The third category of ‘stocks on the nose’ is where the market misreads a situation and gets it nose out of joint, regardless of whether the underlying story is any good or not. Perhaps the misreading is partially the company’s fault (poor communication of a new situation, for example), often simply a couple of broker analysts getting a little over-excited with their forecasting and sometimes a simple issue becomes public and journalists get hold of a juicy story and run with it. These stocks have the best chance of recovering and ultimately may represent a good buying opportunity.
GC1 recently bought into BWX (ASX:BWX). We didn’t time it perfectly but the underlying business is growing strongly and, on the back of three significant acquisitions, will continue to do so. The share price depreciation has brought a lot of value into the stock (PER of 14x FY19).
When BWX reported its most recent profit result the numbers were a little light on, caused by some front-ended sales by the vendors of one its acquired businesses in the US (Mineral Fusion – the number one organic makeup brand) and the delayed start of a new contract. Our forecasts sat a little above the reported result as did those of a couple of leading broker analysts, but two broker analysts had numbers way higher than consensus – they were simply wrong. The fallout of their overt disappointment caught attention just when the market was losing some of its high PER appetite and it has caused a PER de-rating for BWX.

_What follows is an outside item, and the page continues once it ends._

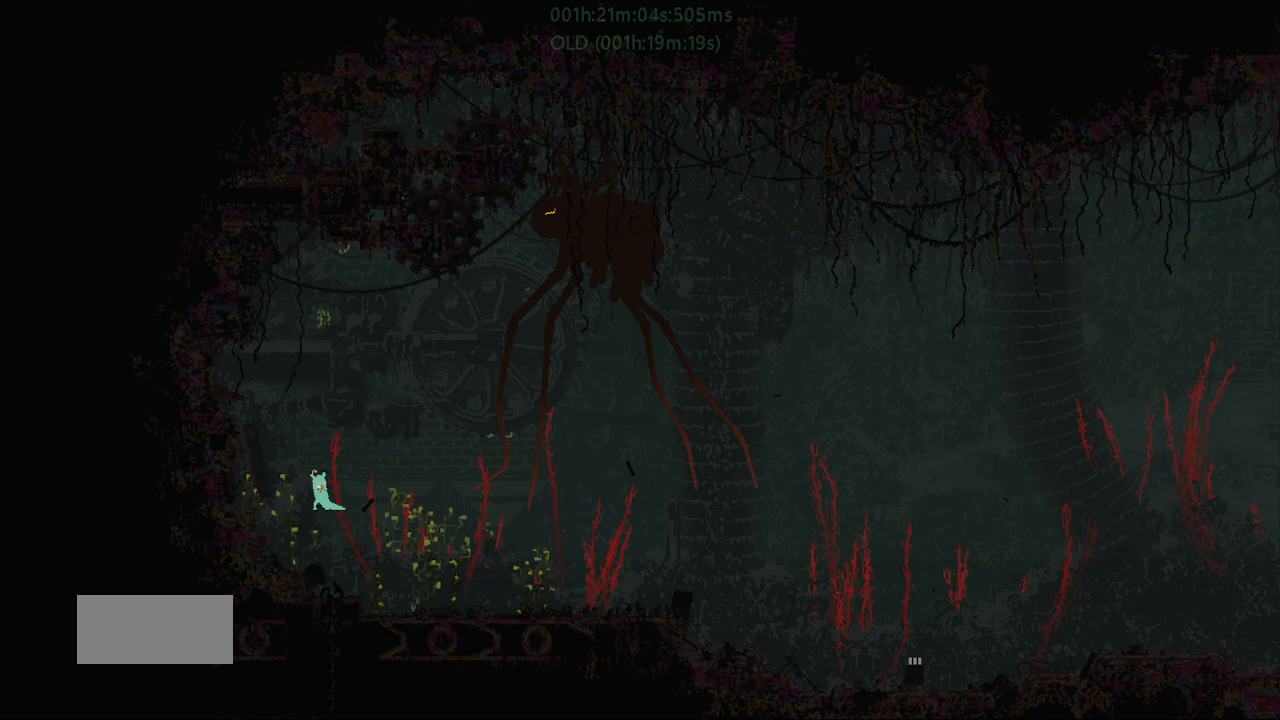
{"keys": ["g"], "events": []}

Most analysts downgraded their numbers by 5-10% in FY18 and less in FY19. The stock has fallen 44%. The Net profit is expected to grow around 20% in FY18 (the company is comfortable with its guided range) and closer to 40% in FY19. It is a multinational business with strong consumer brands.
The point is some companies have a better chance of recovering than others. If the story is good then it is a matter of time and proof. We believe BWX is one of these and we like finding similar opportunities.
But if there is an industry impediment or if a company has been called out for spurious practices, it will be a long wait for such a recovery, if it happens at all.